What is the after hours market
After-hours trading starts at 4 p.m. U.S. Eastern Time after the major U.S. stock exchanges close. The after-hours trading session can run as late as 8 p.m., though volume typically thins out much. Feb 20, · In technical speak, after-hours trading is defined as the trading of financial securities after the standard exchange trading hours (that's a.m. to 4 p.m. EST in the U.S. for the New York.
There's so much interest in securities trading that major exchange officials long ago determined that extra "after-hours" trading was needed - and the idea has taken flight ever since. In technical speak, after-hours trading is defined as the trading of financial securities after the standard exchange trading hours that's a.
EST in the U. Technology is driving after-hours trading, as buyers and sellers don't really how to block youtube videos in cyberoam an exchange to trade what is the after hours market. Millions do so via digital-based after-hours trading via electronic communication networks ECN that match up buyers and sellers and help execute trades.
Securities-wise, the major difference with standard day trading and after-hours trading is that stocks and exchange-traded funds trade regularly but not as much as during the day after hours, but more exotic financial instruments like equity option puts and calls trade significantly less widely. That's because demand for after-hours trading in the options market just isn't that extensive. Additionally, more complex futures and currency contracts don't need an after-hours trading session - there is enough demand that can keep those contracts trading on a hour basis.
It's also worth mentioning that after-hours trading and early morning trading, while often bundled together as "extended trading sessions" aren't the same, as one starts before traditional market trading and the other begins after standard trading sessions end.
For example, the convenience factor is highly useful to busy investors who can focus better on securities trading at night. Night-time trading gives investors the freedom, timetable-wise, to make good trading decisions.
Additionally, trading after hours allows investors to react to news events that impact the price of stocks and funds and generate trades to take advantage of, or deploy a defensive strategy in response to market news.
While after-hours trading does allow for standard exchange buy and sell orders, trading levels can be so thin that market makers have had to adjust the rules for after-hours trading.
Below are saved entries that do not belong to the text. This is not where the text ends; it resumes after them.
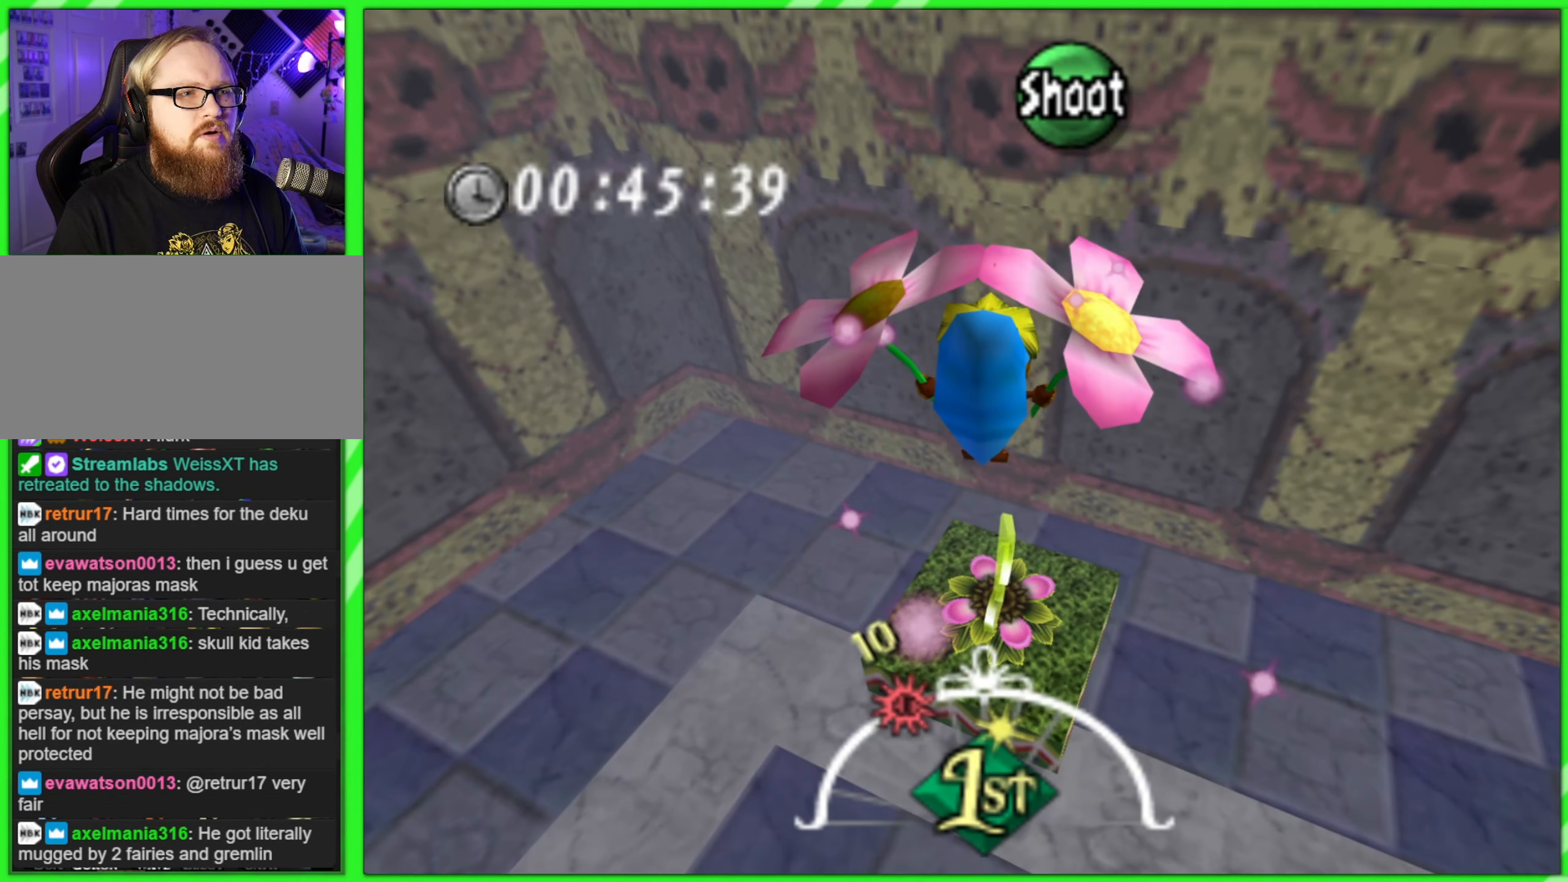
{"buttons": [], "left_stick": "center", "events": [[50, "left_stick", "center"], [150, "left_stick", "up"], [350, "left_stick", "center"]]}
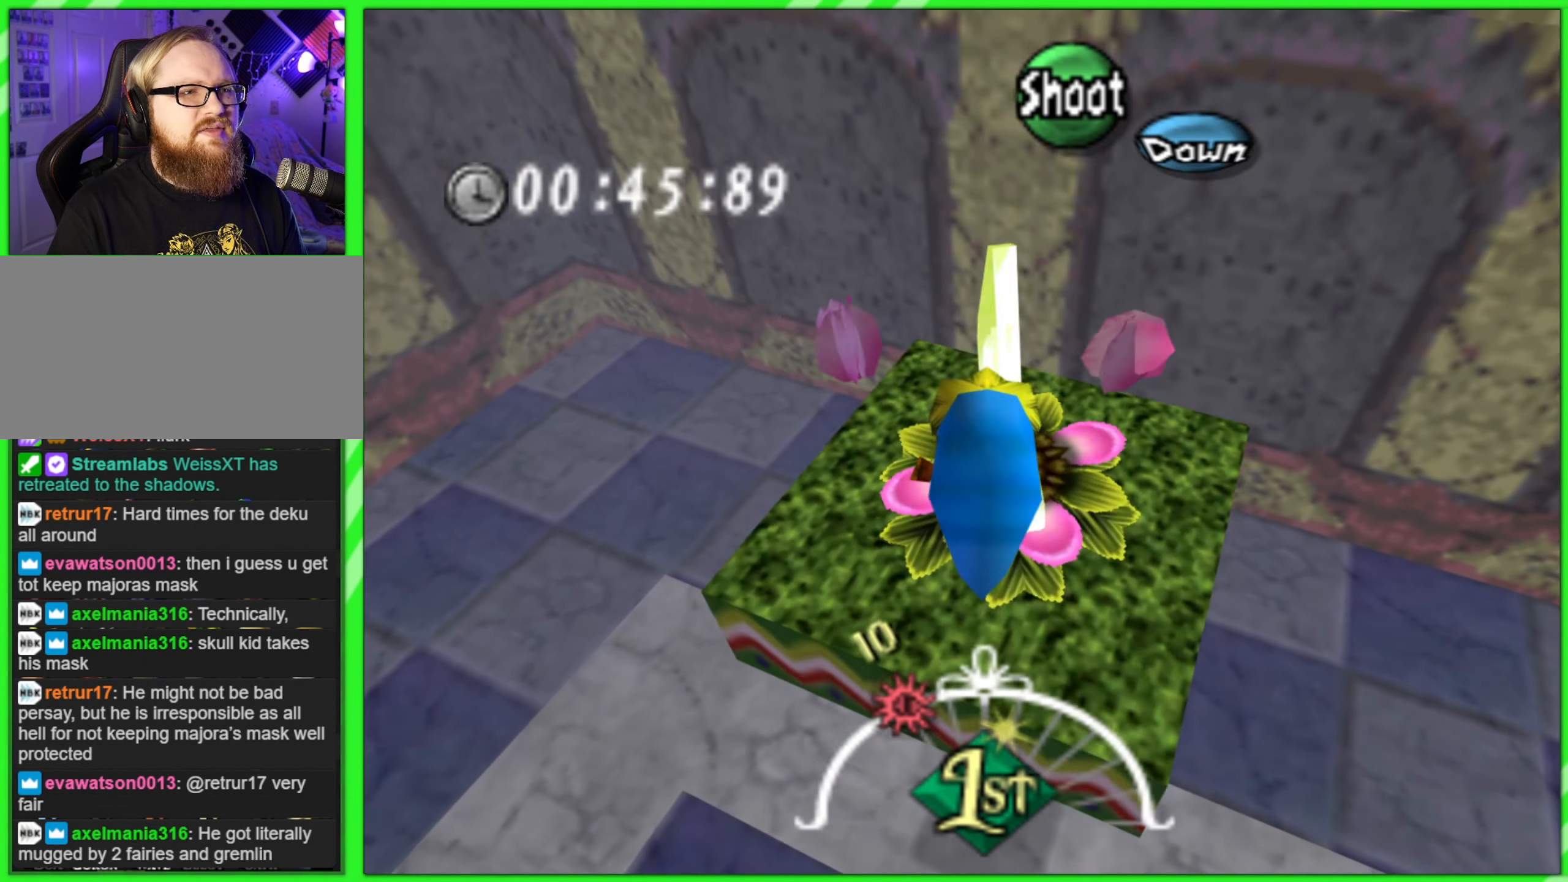
{"buttons": [], "left_stick": "center", "events": []}
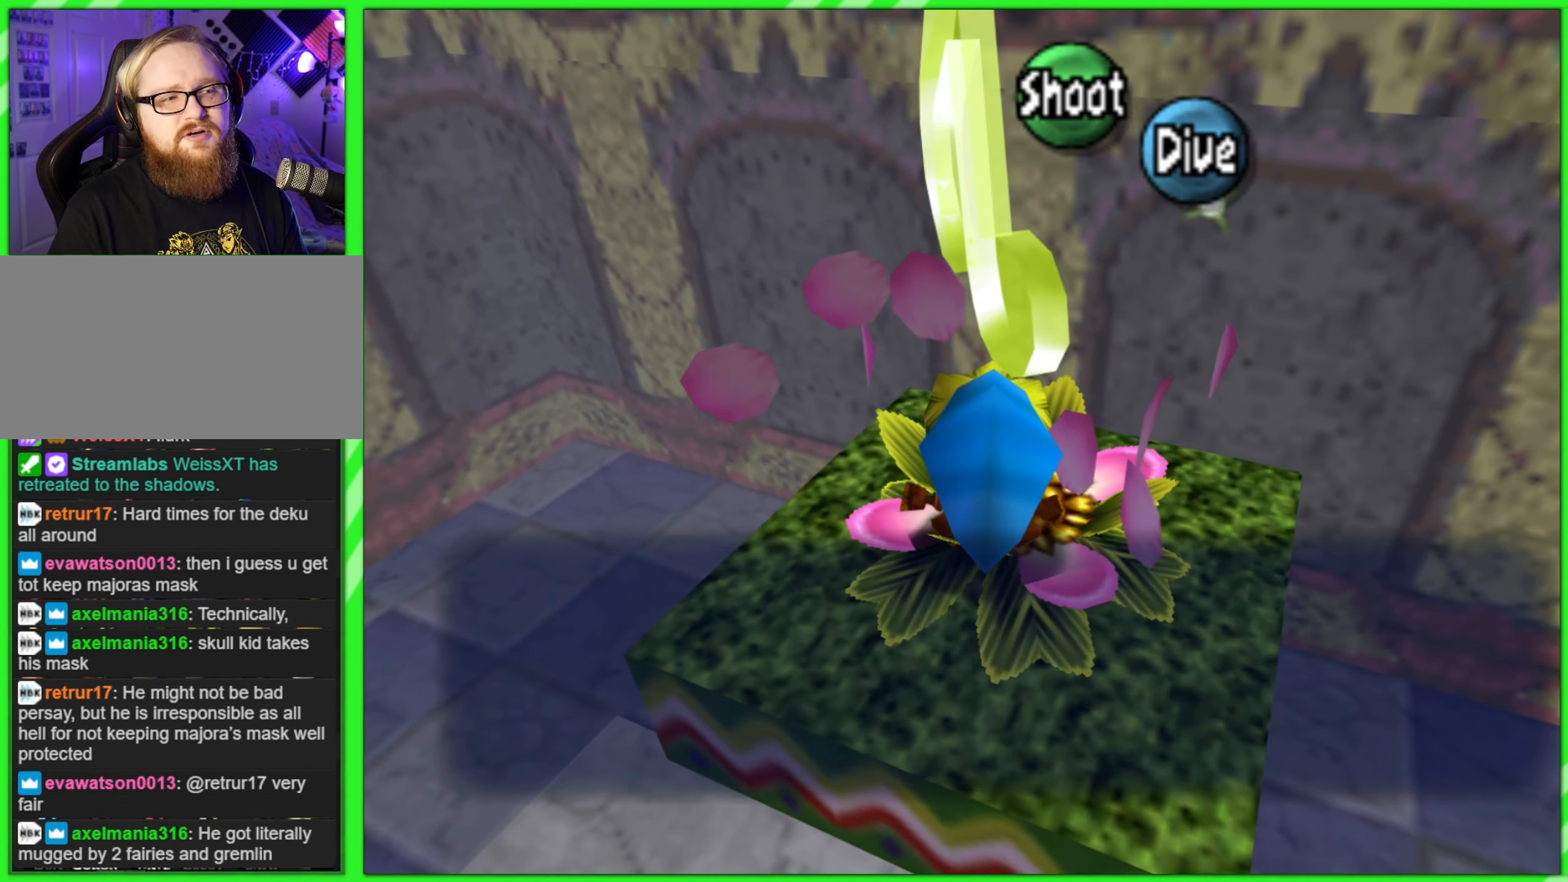
{"buttons": [], "left_stick": "center", "events": [[333, "A", "down"], [383, "A", "up"]]}
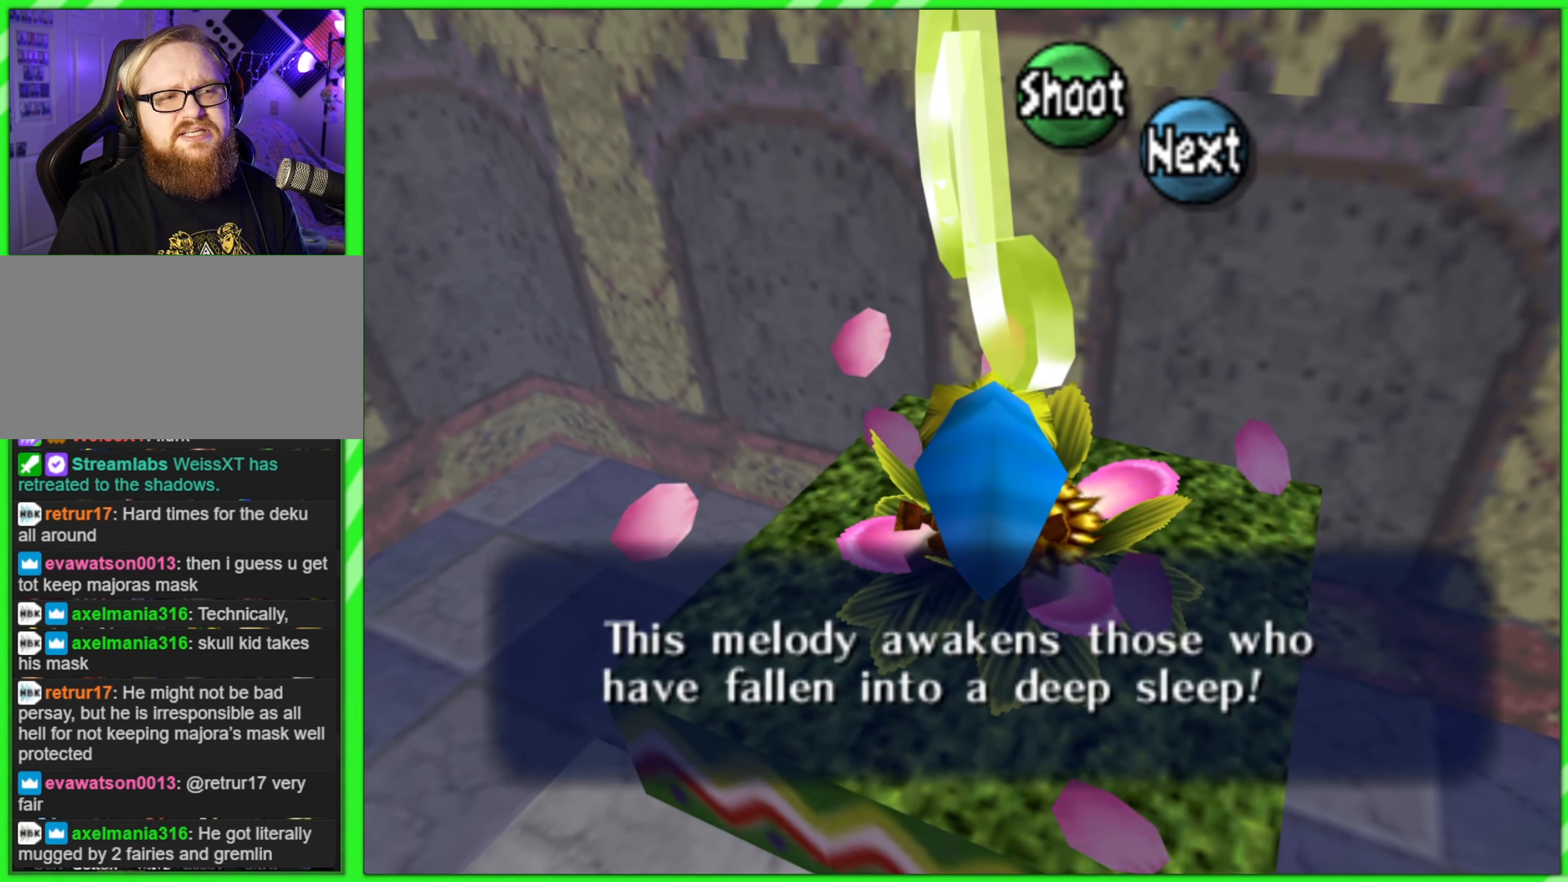
{"buttons": [], "left_stick": "up-right", "events": [[300, "left_stick", "up-right"], [383, "A", "down"], [466, "A", "up"]]}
Additionally, the weaker volume demand has led market makers and brokers to reset their trading mandates.
Some stock orders, for example, can't be completed via traditional stock buy and sell orders. Instead, they can only be transacted via stock limit orders, which have their own set of trading rules i.
The seeds planted for after-hours trading were planted in the mids, when several select U. After-hours trading really what is the after hours market to take off in the s, when the New York Stock Exchange green-lit institutional trading after 4 p.
As ECN-based trading platforms began to emerge around the same time, the NYSE and other major financial trading exchanges extended their after-hours trading, ultimately arriving at the 4 p. As advances in technology make digital trading easier, after-hours trading has become more common. That doesn't what does cell mean in science terms after-hours trading is risk-free.
In fact, the U. Security Exchange Commission has warned investors to be aware of the risks of trading securities after hours. Specifically, the SEC has issued the following alerts to average investors considering after-hours trading:. You may not always get access to the best possible displayed price on a trade when buying and selling stocks and funds after hours.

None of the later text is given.